Take the entries below and give them back exactly. Leave out nothing.

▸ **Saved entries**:
■ ■ ■
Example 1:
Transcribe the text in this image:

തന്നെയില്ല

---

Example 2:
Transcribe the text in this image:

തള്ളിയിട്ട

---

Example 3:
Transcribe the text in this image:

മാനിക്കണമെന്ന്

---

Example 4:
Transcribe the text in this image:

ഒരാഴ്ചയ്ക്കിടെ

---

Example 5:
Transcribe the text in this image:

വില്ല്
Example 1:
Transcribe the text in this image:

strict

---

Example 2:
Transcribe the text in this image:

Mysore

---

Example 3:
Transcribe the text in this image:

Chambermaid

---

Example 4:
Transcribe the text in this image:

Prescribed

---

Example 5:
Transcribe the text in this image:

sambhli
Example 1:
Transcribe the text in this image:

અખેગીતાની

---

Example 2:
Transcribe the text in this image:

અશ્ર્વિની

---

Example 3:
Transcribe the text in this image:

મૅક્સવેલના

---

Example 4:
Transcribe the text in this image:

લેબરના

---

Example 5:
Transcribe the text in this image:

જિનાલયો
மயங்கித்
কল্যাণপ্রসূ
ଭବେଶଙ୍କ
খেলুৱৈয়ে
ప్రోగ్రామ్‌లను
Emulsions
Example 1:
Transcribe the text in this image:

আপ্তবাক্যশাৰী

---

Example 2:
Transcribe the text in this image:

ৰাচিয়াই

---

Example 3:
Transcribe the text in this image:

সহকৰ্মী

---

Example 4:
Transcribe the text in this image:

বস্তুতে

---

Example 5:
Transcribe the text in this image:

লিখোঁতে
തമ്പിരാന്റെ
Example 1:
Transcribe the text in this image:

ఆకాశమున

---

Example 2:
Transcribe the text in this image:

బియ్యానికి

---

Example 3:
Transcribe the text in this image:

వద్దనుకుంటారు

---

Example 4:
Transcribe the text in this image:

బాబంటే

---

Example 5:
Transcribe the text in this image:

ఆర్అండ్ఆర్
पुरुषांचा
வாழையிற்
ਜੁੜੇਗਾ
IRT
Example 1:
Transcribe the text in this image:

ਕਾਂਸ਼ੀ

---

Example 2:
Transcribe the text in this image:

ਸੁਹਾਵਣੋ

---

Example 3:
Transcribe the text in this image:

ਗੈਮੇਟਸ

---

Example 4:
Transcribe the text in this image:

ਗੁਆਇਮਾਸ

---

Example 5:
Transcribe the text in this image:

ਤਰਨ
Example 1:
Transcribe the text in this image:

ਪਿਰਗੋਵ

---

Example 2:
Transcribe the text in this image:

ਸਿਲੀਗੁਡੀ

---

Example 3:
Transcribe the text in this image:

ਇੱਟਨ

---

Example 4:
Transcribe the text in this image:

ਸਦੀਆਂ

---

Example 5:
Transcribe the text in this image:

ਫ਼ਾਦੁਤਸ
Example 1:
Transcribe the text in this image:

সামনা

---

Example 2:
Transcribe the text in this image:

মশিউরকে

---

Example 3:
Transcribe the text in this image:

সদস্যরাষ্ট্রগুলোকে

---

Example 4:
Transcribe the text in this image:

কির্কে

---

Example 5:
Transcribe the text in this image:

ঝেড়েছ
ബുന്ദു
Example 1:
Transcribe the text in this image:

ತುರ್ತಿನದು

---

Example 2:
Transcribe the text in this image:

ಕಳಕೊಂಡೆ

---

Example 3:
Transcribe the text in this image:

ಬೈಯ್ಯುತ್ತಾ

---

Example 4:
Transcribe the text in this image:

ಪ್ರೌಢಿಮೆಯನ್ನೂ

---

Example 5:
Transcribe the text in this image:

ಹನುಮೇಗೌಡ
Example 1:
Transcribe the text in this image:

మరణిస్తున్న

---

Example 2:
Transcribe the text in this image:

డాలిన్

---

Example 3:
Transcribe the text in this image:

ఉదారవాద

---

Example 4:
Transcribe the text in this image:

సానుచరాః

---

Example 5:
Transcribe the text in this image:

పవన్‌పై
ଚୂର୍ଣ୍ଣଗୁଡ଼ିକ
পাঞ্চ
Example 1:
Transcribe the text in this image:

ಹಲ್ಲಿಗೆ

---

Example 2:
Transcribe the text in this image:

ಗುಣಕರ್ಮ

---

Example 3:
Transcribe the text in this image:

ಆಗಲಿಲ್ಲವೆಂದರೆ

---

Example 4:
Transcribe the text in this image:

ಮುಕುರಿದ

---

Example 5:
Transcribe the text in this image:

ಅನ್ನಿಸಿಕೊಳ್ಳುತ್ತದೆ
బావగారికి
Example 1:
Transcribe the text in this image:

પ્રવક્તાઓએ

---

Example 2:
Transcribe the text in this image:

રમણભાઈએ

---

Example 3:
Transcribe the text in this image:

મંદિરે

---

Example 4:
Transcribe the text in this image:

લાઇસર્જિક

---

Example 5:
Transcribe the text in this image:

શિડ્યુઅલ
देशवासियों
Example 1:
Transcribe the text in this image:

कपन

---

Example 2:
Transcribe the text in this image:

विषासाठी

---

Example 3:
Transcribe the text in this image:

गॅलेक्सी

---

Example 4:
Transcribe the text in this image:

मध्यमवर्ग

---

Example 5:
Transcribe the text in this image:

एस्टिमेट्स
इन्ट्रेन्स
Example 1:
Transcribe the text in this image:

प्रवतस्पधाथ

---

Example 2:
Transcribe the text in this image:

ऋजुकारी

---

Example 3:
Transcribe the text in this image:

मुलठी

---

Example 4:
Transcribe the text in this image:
■ ■ ■
▸ **Answer to this problem**:
Example 1:
Transcribe the text in this image:

തന്നെയില്ല

---

Example 2:
Transcribe the text in this image:

തള്ളിയിട്ട

---

Example 3:
Transcribe the text in this image:

മാനിക്കണമെന്ന്

---

Example 4:
Transcribe the text in this image:

ഒരാഴ്ചയ്ക്കിടെ

---

Example 5:
Transcribe the text in this image:

വില്ല്
Example 1:
Transcribe the text in this image:

strict

---

Example 2:
Transcribe the text in this image:

Mysore

---

Example 3:
Transcribe the text in this image:

Chambermaid

---

Example 4:
Transcribe the text in this image:

Prescribed

---

Example 5:
Transcribe the text in this image:

sambhli
Example 1:
Transcribe the text in this image:

અખેગીતાની

---

Example 2:
Transcribe the text in this image:

અશ્ર્વિની

---

Example 3:
Transcribe the text in this image:

મૅક્સવેલના

---

Example 4:
Transcribe the text in this image:

લેબરના

---

Example 5:
Transcribe the text in this image:

જિનાલયો
மயங்கித்
কল্যাণপ্রসূ
ଭବେଶଙ୍କ
খেলুৱৈয়ে
ప్రోగ్రామ్‌లను
Emulsions
Example 1:
Transcribe the text in this image:

আপ্তবাক্যশাৰী

---

Example 2:
Transcribe the text in this image:

ৰাচিয়াই

---

Example 3:
Transcribe the text in this image:

সহকৰ্মী

---

Example 4:
Transcribe the text in this image:

বস্তুতে

---

Example 5:
Transcribe the text in this image:

লিখোঁতে
തമ്പിരാന്റെ
Example 1:
Transcribe the text in this image:

ఆకాశమున

---

Example 2:
Transcribe the text in this image:

బియ్యానికి

---

Example 3:
Transcribe the text in this image:

వద్దనుకుంటారు

---

Example 4:
Transcribe the text in this image:

బాబంటే

---

Example 5:
Transcribe the text in this image:

ఆర్అండ్ఆర్
पुरुषांचा
வாழையிற்
ਜੁੜੇਗਾ
IRT
Example 1:
Transcribe the text in this image:

ਕਾਂਸ਼ੀ

---

Example 2:
Transcribe the text in this image:

ਸੁਹਾਵਣੋ

---

Example 3:
Transcribe the text in this image:

ਗੈਮੇਟਸ

---

Example 4:
Transcribe the text in this image:

ਗੁਆਇਮਾਸ

---

Example 5:
Transcribe the text in this image:

ਤਰਨ
Example 1:
Transcribe the text in this image:

ਪਿਰਗੋਵ

---

Example 2:
Transcribe the text in this image:

ਸਿਲੀਗੁਡੀ

---

Example 3:
Transcribe the text in this image:

ਇੱਟਨ

---

Example 4:
Transcribe the text in this image:

ਸਦੀਆਂ

---

Example 5:
Transcribe the text in this image:

ਫ਼ਾਦੁਤਸ
Example 1:
Transcribe the text in this image:

সামনা

---

Example 2:
Transcribe the text in this image:

মশিউরকে

---

Example 3:
Transcribe the text in this image:

সদস্যরাষ্ট্রগুলোকে

---

Example 4:
Transcribe the text in this image:

কির্কে

---

Example 5:
Transcribe the text in this image:

ঝেড়েছ
ബുന്ദു
Example 1:
Transcribe the text in this image:

ತುರ್ತಿನದು

---

Example 2:
Transcribe the text in this image:

ಕಳಕೊಂಡೆ

---

Example 3:
Transcribe the text in this image:

ಬೈಯ್ಯುತ್ತಾ

---

Example 4:
Transcribe the text in this image:

ಪ್ರೌಢಿಮೆಯನ್ನೂ

---

Example 5:
Transcribe the text in this image:

ಹನುಮೇಗೌಡ
Example 1:
Transcribe the text in this image:

మరణిస్తున్న

---

Example 2:
Transcribe the text in this image:

డాలిన్

---

Example 3:
Transcribe the text in this image:

ఉదారవాద

---

Example 4:
Transcribe the text in this image:

సానుచరాః

---

Example 5:
Transcribe the text in this image:

పవన్‌పై
ଚୂର୍ଣ୍ଣଗୁଡ଼ିକ
পাঞ্চ
Example 1:
Transcribe the text in this image:

ಹಲ್ಲಿಗೆ

---

Example 2:
Transcribe the text in this image:

ಗುಣಕರ್ಮ

---

Example 3:
Transcribe the text in this image:

ಆಗಲಿಲ್ಲವೆಂದರೆ

---

Example 4:
Transcribe the text in this image:

ಮುಕುರಿದ

---

Example 5:
Transcribe the text in this image:

ಅನ್ನಿಸಿಕೊಳ್ಳುತ್ತದೆ
బావగారికి
Example 1:
Transcribe the text in this image:

પ્રવક્તાઓએ

---

Example 2:
Transcribe the text in this image:

રમણભાઈએ

---

Example 3:
Transcribe the text in this image:

મંદિરે

---

Example 4:
Transcribe the text in this image:

લાઇસર્જિક

---

Example 5:
Transcribe the text in this image:

શિડ્યુઅલ
देशवासियों
Example 1:
Transcribe the text in this image:

कपन

---

Example 2:
Transcribe the text in this image:

विषासाठी

---

Example 3:
Transcribe the text in this image:

गॅलेक्सी

---

Example 4:
Transcribe the text in this image:

मध्यमवर्ग

---

Example 5:
Transcribe the text in this image:

एस्टिमेट्स
इन्ट्रेन्स
Example 1:
Transcribe the text in this image:

प्रवतस्पधाथ

---

Example 2:
Transcribe the text in this image:

ऋजुकारी

---

Example 3:
Transcribe the text in this image:

मुलठी

---

Example 4:
Transcribe the text in this image:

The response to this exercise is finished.